> **Your instructions**
Tally the lines in the entries below that contain the string "Chanty". Reply with the number only.
*** Opening Listed entries ***
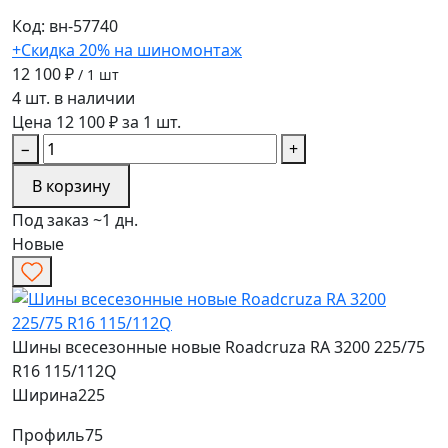
Код: вн-57740
+Скидка 20% на шиномонтаж
12 100 ₽
/ 1 шт
4 шт. в наличии
Цена 12 100 ₽ за 1 шт.
−
+
В корзину
Под заказ ~1 дн.
Новые
Шины всесезонные новые Roadcruza RA 3200 225/75
R16 115/112Q
Ширина
225
Профиль
75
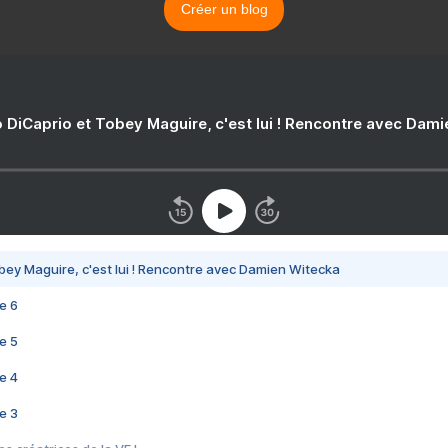
Créer un blog
 DiCaprio et Tobey Maguire, c'est lui ! Rencontre avec Dam
bey Maguire, c'est lui ! Rencontre avec Damien Witecka
e 6
e 5
e 4
e 3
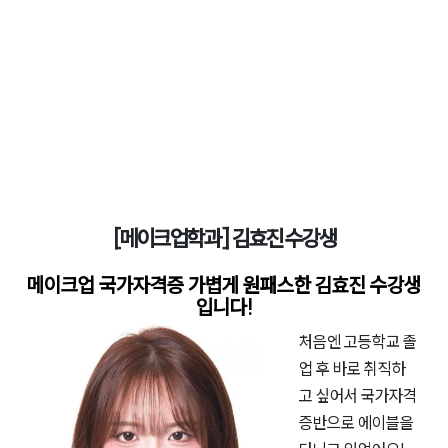
[메이크업학과] 김효진 수강생
메이크업 국가자격증 가볍게 원패스한 김효진 수강생
입니다!
처음엔 고등학교 졸
업 후 바로 취직하
고 싶어서 국가자격
증반으로 에이블을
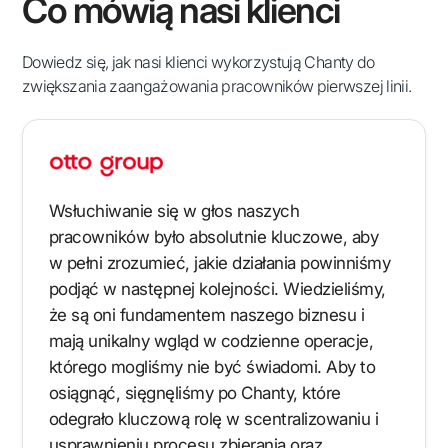
Co mówią nasi klienci
Dowiedz się, jak nasi klienci wykorzystują Chanty do
zwiększania zaangażowania pracowników pierwszej linii.
Wsłuchiwanie się w głos naszych
pracowników było absolutnie kluczowe, aby
w pełni zrozumieć, jakie działania powinniśmy
podjąć w następnej kolejności. Wiedzieliśmy,
że są oni fundamentem naszego biznesu i
mają unikalny wgląd w codzienne operacje,
którego mogliśmy nie być świadomi. Aby to
osiągnąć, sięgnęliśmy po Chanty, które
odegrało kluczową rolę w scentralizowaniu i
usprawnieniu procesu zbierania oraz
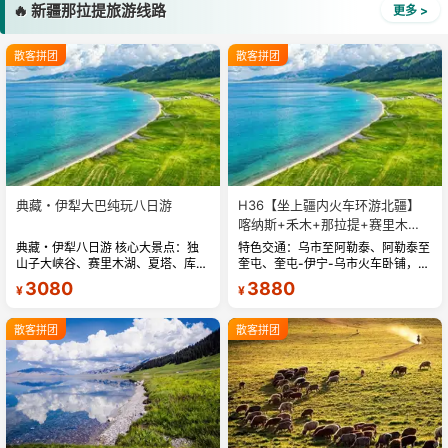
🔥 新疆那拉提旅游线路
更多 >
散客拼团
散客拼团
典藏・伊犁大巴纯玩八日游
H36【坐上疆内火车环游北疆】
喀纳斯+禾木+那拉提+赛里木湖
+独库公路四卧八日游
典藏・伊犁八日游 核心大景点：独
特色交通：乌市至阿勒泰、阿勒泰至
山子大峡谷、赛里木湖、夏塔、库尔
奎屯、奎屯-伊宁-乌市火车卧铺，深
德宁、那拉提 「精选酒店」我们只
度环游北疆，舒适节省时间。精华景
3080
3880
¥
¥
想说此处无星似有星 (星级是国家标
点：喀纳斯湖、禾木、赛里木湖、那
准) 8 天 7 晚，安排干净、卫...
拉提草原、独库公路北段、百里画...
散客拼团
散客拼团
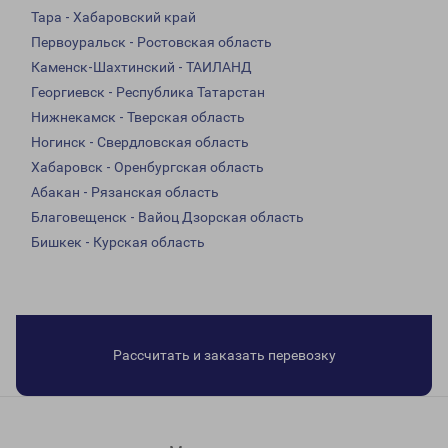
Тара - Хабаровский край
Первоуральск - Ростовская область
Каменск-Шахтинский - ТАИЛАНД
Георгиевск - Республика Татарстан
Нижнекамск - Тверская область
Ногинск - Свердловская область
Хабаровск - Оренбургская область
Абакан - Рязанская область
Благовещенск - Вайоц Дзорская область
Бишкек - Курская область
Рассчитать и заказать перевозку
*** Closing Listed entries ***
> **Expected answer**
2